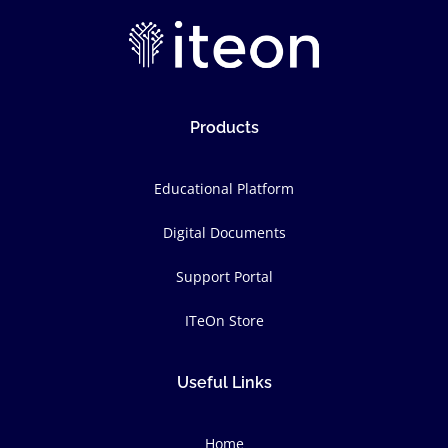
Products
Educational Platform
Digital Documents
Support Portal
ITeOn Store
Useful Links
Home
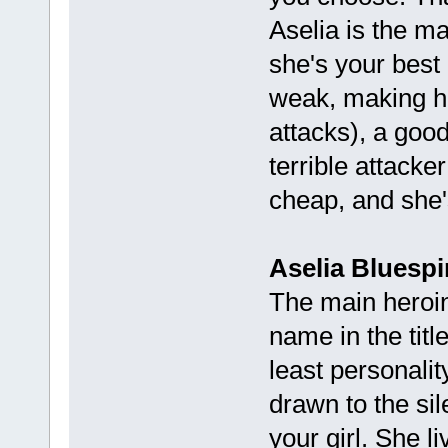
Aselia is the ma
she's your best 
weak, making he
attacks), a goo
terrible attacker
cheap, and she's
Aselia Bluespir
The main heroine
name in the titl
least personality
drawn to the si
your girl. She l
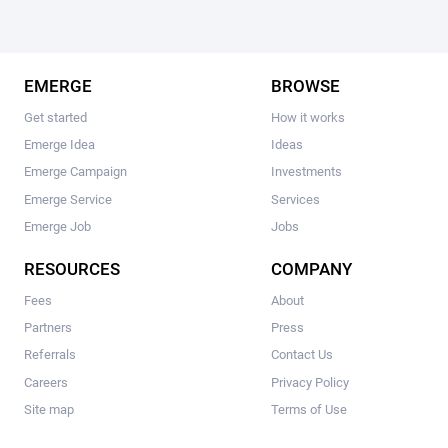
EMERGE
BROWSE
Get started
How it works
Emerge Idea
Ideas
Emerge Campaign
Investments
Emerge Service
Services
Emerge Job
Jobs
RESOURCES
COMPANY
Fees
About
Partners
Press
Referrals
Contact Us
Careers
Privacy Policy
Site map
Terms of Use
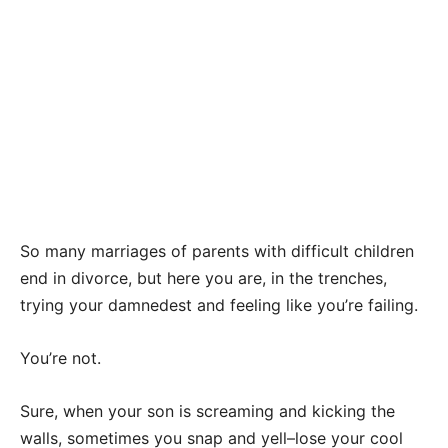
So many marriages of parents with difficult children
end in divorce, but here you are, in the trenches,
trying your damnedest and feeling like you’re failing.
You’re not.
Sure, when your son is screaming and kicking the
walls, sometimes you snap and yell–lose your cool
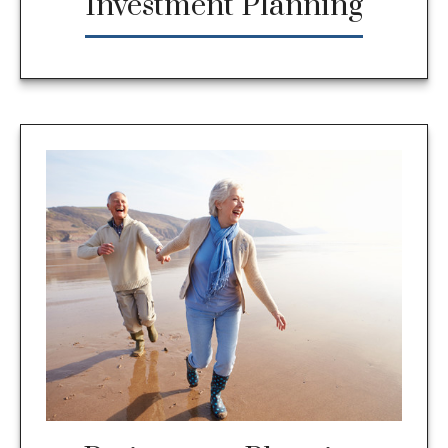
Investment Planning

★ ★ ★ ★ ★

→ TASK
Rewrite the text of all the rows above with "Support Portal" renamed to "Help Center" and nothing else changed. Leave the pictures out of your answer.

→ ANSWER SECTION
Products
Educational Platform
Digital Documents
Help Center
ITeOn Store
Useful Links
Home
Aselia is the ma
she's your best 
weak, making he
attacks), a goo
terrible attacker
cheap, and she's
Aselia Bluespir
The main heroine
name in the titl
least personality
drawn to the si
your girl. She l
EMERGE
BROWSE
Get started
How it works
Emerge Idea
Ideas
Emerge Campaign
Investments
Emerge Service
Services
Emerge Job
Jobs
RESOURCES
COMPANY
Fees
About
Partners
Press
Referrals
Contact Us
Careers
Privacy Policy
Site map
Terms of Use
So many marriages of parents with difficult children
end in divorce, but here you are, in the trenches,
trying your damnedest and feeling like you’re failing.
You’re not.
Sure, when your son is screaming and kicking the
walls, sometimes you snap and yell–lose your cool
Investment Planning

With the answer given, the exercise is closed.